Grilled Summer Strawberry Shortcake
2 pint strawberries, sliced and divided
1 tbsp balsamic vinegar
2 tbsps honey
2 tbsp water
1/4 cup unsalted butter, melted
1 store-bought or homemade pound cake, sliced
1 cup heavy whipping cream
1/8 cup sugar
1 tsp pure vanilla extract
vanilla ice cream
Step 1: Preheat the oven to 400 degrees Fahrenheit.
Step 2: In the bottom of a baking dish whisk together honey, balsamic vinegar and water until the ingredients are well incorporated. Add half of the sliced strawberries and mix until they are well coated.
Step 3: Roast the strawberries for 10 to 12 minutes until they have released their juices and the sauce has become slightly thickened.
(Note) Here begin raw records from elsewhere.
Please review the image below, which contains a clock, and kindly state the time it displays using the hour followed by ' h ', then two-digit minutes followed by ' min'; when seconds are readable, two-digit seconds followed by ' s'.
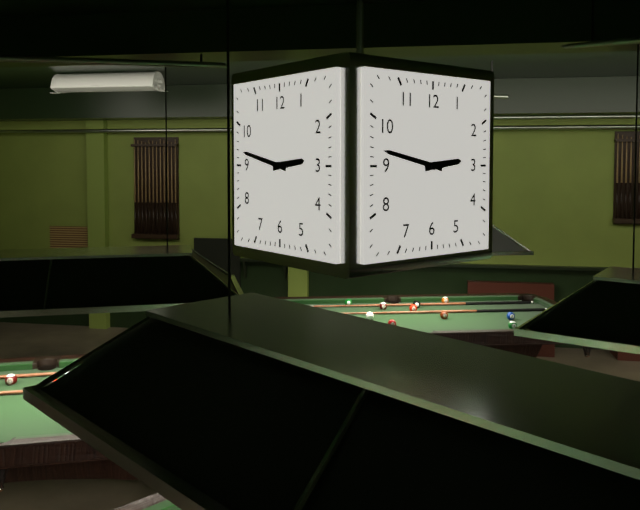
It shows 2 h 47 min
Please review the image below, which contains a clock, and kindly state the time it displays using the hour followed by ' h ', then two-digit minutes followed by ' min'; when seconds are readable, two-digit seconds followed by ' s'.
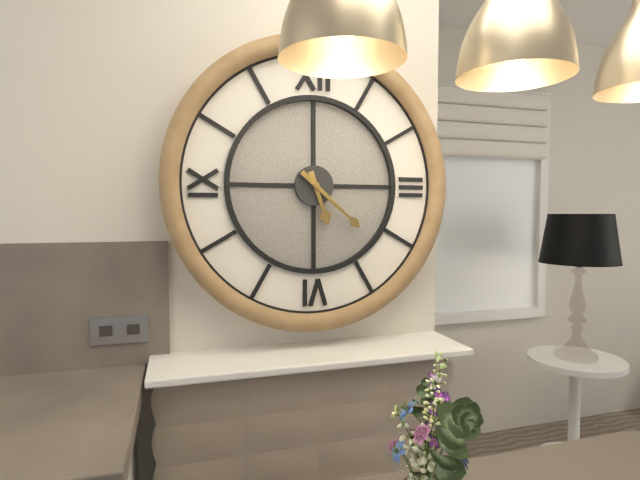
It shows 5 h 22 min
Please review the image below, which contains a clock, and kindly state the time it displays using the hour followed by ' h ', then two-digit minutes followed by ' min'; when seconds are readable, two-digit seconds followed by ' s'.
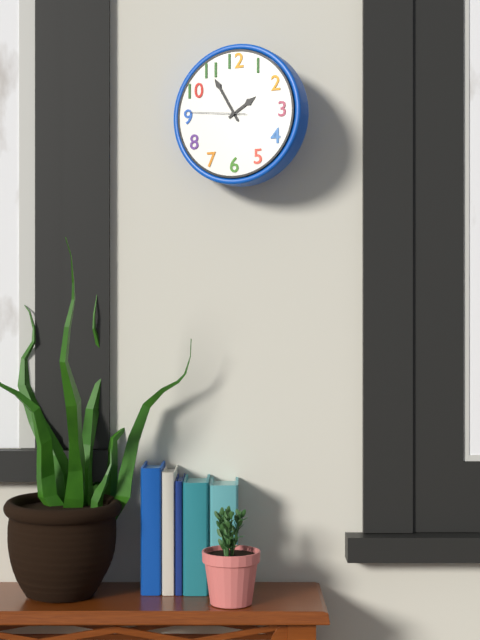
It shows 1 h 55 min 46 s
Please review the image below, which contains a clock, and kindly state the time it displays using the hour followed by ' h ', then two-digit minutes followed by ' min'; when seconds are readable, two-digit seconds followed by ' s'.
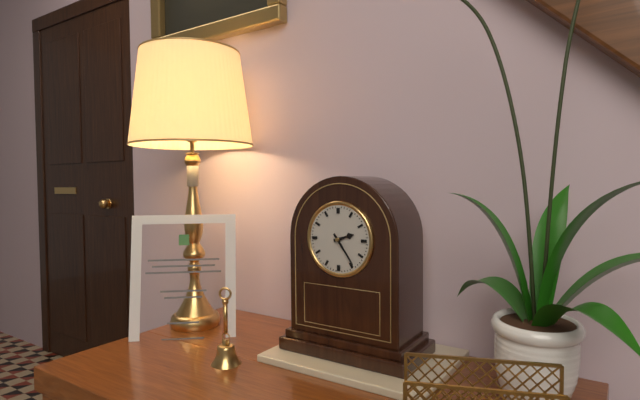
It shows 2 h 24 min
Remove and let cool slightly before adding the reamining fresh strawberries.
Step 4: Preheat the grill. Brush the melted butter on both sides of the pound cake. Grill the pound cake until golden brown grill marks begin to appear, about 5 minutes.
Step 5: In a chilled mixing bowl, add the cream, sugar and vanilla extract. Whip the cream until stiff peaks form.
Step 6: Assemble the grilled strawberry shortcake. Top the grilled pound cake with a scoop of ice cream, strawberry sauce and freshly whipped cream.